Many of us are taking more responsibility for the financial affairs of our elderly parents. Some of our parents are now unable to monitor fully their investments and interact with their advisor effectively. The reasons are various, including visual impairments, physical impairments, dementia, or the loss of a spouse who handled the finances.
In the case of dementia, the need for the children to get involved can sneak up on everyone. In one case, the surviving spouse had for years been highly organized and was always on top of household financial matters. But as he got into his mid-80s, he started having more and more trouble sorting through his mail, filing his various financial statements, and throwing out unsolicited requests from nonprofits. Tasks that used to take him an hour started to take half a day, if not more. Soon piles of paper covered the den couch and table tops. Even financially competent parents are not going to stay financially competent forever.
While the specifics of when and how you get involved overseeing a parent’s financial affairs are highly situational, the issues you will need to investigate are not. The purpose of this blog post is to frame the issues you need to assess. In future blog posts, I will take these topics and share insight and options you have for addressing them.
When you get involved helping to manage the financial affairs of your parents, you will likely need to spend time on some or all of the following eight topics:
1. Investment portfolio. They are likely to have multiple investment accounts spread across a number of different financial institutions. Getting a bird’s-eye view of the investment portfolio is the first order of business so that you can understand how both the taxable and retirement accounts have been invested. Issues you may find include: excessive fees for actively managed mutual funds, large single stock positions, and inconsistency between the portfolio asset allocation and the likely drawdowns from the accounts.
2. Required minimum distributions. When you turn 70 ½, Federal law requires that you start taking what are called required minimum distributions (RMD) from your retirement accounts, i.e., your IRA and 401(k) accounts. Not only do you need to confirm that your parents have been taking these distributions, which are subject to complicated IRS rules, but also that they are taking the money from the right accounts.
3. Insurance. It is not uncommon to find elderly parents who have accumulated a complicated portfolio of different insurance products: life insurance, disability insurance, long-term care insurance, liability insurance, and auto and home insurance. Often times, the agents they bought these products from have long since retired. Understanding what they have in place, which may have made sense years ago when the products were first purchased, can form the basis for figuring out what should stay, what should go, and what needs to be modified.
4. Bill paying. Making changes to who and how bills get paid can be a particularly sensitive topic because many elderly parents see bill paying as a way of maintaining control.

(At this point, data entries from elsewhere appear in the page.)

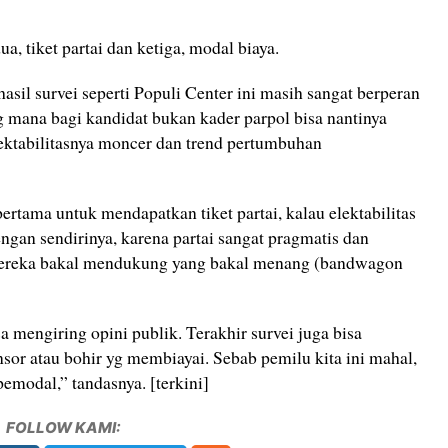
a, tiket partai dan ketiga, modal biaya.
asil survei seperti Populi Center ini masih sangat berperan
g mana bagi kandidat bukan kader parpol bisa nantinya
elektabilitasnya moncer dan trend pertumbuhan
pertama untuk mendapatkan tiket partai, kalau elektabilitas
engan sendirinya, karena partai sangat pragmatis dan
 mereka bakal mendukung yang bakal menang (bandwagon
a mengiring opini publik. Terakhir survei juga bisa
or atau bohir yg membiayai. Sebab pemilu kita ini mahal,
pemodal,” tandasnya. [terkini]
FOLLOW KAMI: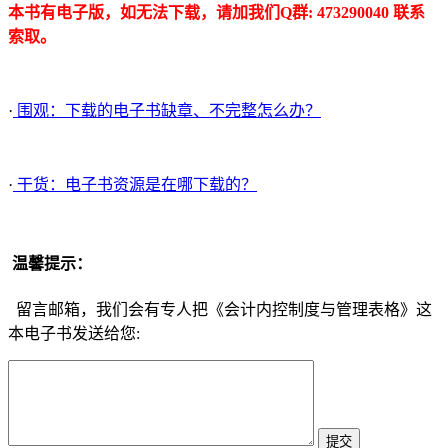
本书有电子版，如无法下载，请加我们Q群: 473290040 联系
索取。
·
围观：下载的电子书缺章、不完整怎么办？
·
干货：电子书资源是在哪下载的？
温馨提示：
留言邮箱，我们会有专人把《会计内控制度与管理表格》这
本电子书发送给您: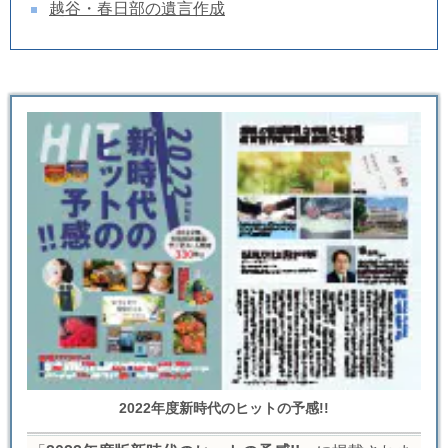
越谷・春日部の遺言作成
2022年度新時代のヒットの予感!!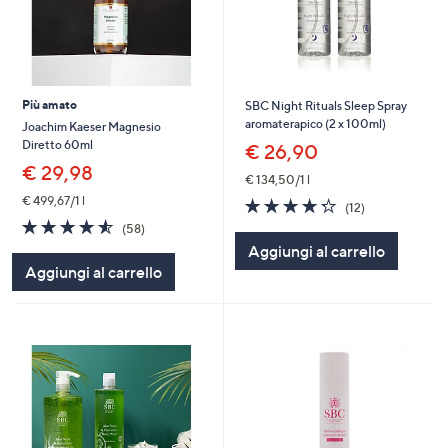
Più amato
SBC Night Rituals Sleep Spray
aromaterapico (2 x 100ml)
Joachim Kaeser Magnesio
Diretto 60ml
€ 26,90
€ 29,98
€ 134,50/1 l
€ 499,67/1 l
4.2
12
(12)
of
Recensioni
4.5
58
(58)
5
of
Recensioni
Aggiungi al carrello
Stars
5
Aggiungi al carrello
Stars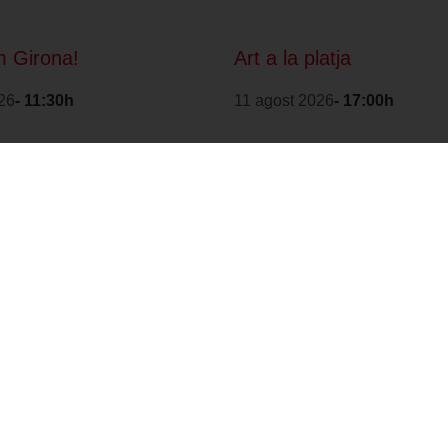
 Girona!
Art a la platja
26
- 11:30h
11 agost 2026
- 17:00h
1
2
3
4
>
Amb la col·laboració
Distintiu de Garantia
de:
de Qualitat Ambiental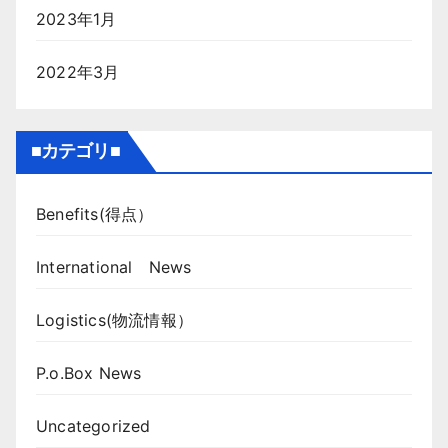
2023年1月
2022年3月
■カテゴリ■
Benefits(得点）
International News
Logistics(物流情報）
P.o.Box News
Uncategorized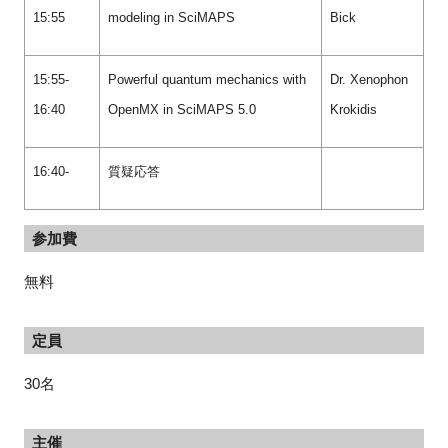
15:55
modeling in SciMAPS
Bick
15:55-
Powerful quantum mechanics with
Dr. Xenophon
16:40
OpenMX in SciMAPS 5.0
Krokidis
16:40-
質疑応答
参加費
無料
定員
30名
主催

There are ways to partner up with parents on this fraught topic so that they feel a sense of control, while at the same time, the children can be assured that the bills are being paid and that there are no unauthorized leakages from the accounts.
5. Debt. Neither good nor bad: it all depends on the situation and circumstances. For example, if your parents will have a large estate with a lot of low cost basis assets, then it may make sense for them to take on additional debt to finance living expenses, gifts to grandchildren or philanthropy in their lifetimes rather than selling low cost basis assets and incurring capital gains taxes.
6. Account titles and beneficiaries. It is something you need to be aware of because most of the time they are out of date and will cause a lot of headaches if not corrected before your parents pass.
7. Essential documents. There are three important documents that you need to make sure your parents have in place: a power of attorney, a health care proxy, and a will. If your parents have recently moved to a different state to be near relatives or moved into an assisted living facility, they will need new wills and perhaps will need to add revocable trusts to their estate plan.
8. Working with your parent’s advisor team. Your parents are likely to have long standing relationships with many different advisors: the accountant who prepares their taxes, the lawyer who drafted their will and perhaps a trust, the financial advisor they turned to for investment advice. It is likely, however, that some of the people on the team have inherited the account from colleagues who have since retired. You will need to take a fresh look at how much care is given to your parent’s account and how effectively the team is working together.
DISCLAIMER: This information is not intended to provide legal or accounting advice, or to address specific situations. Please consult with your legal or tax advisor to supplement and verify what you learn here. This is presented for informational or educational purposes only and does not constitute a recommendation to buy/sell any security investment or other product, nor is this an offer or a solicitation of an offer to buy/sell any security investment or other product. Any opinion or estimate constitutes that of the writer only, and is subject to change without notice. The above may contain information obtained from sources believed to be reliable. No guarantees are made about the accuracy or completeness of information provided. Past performance is no guarantee of future results.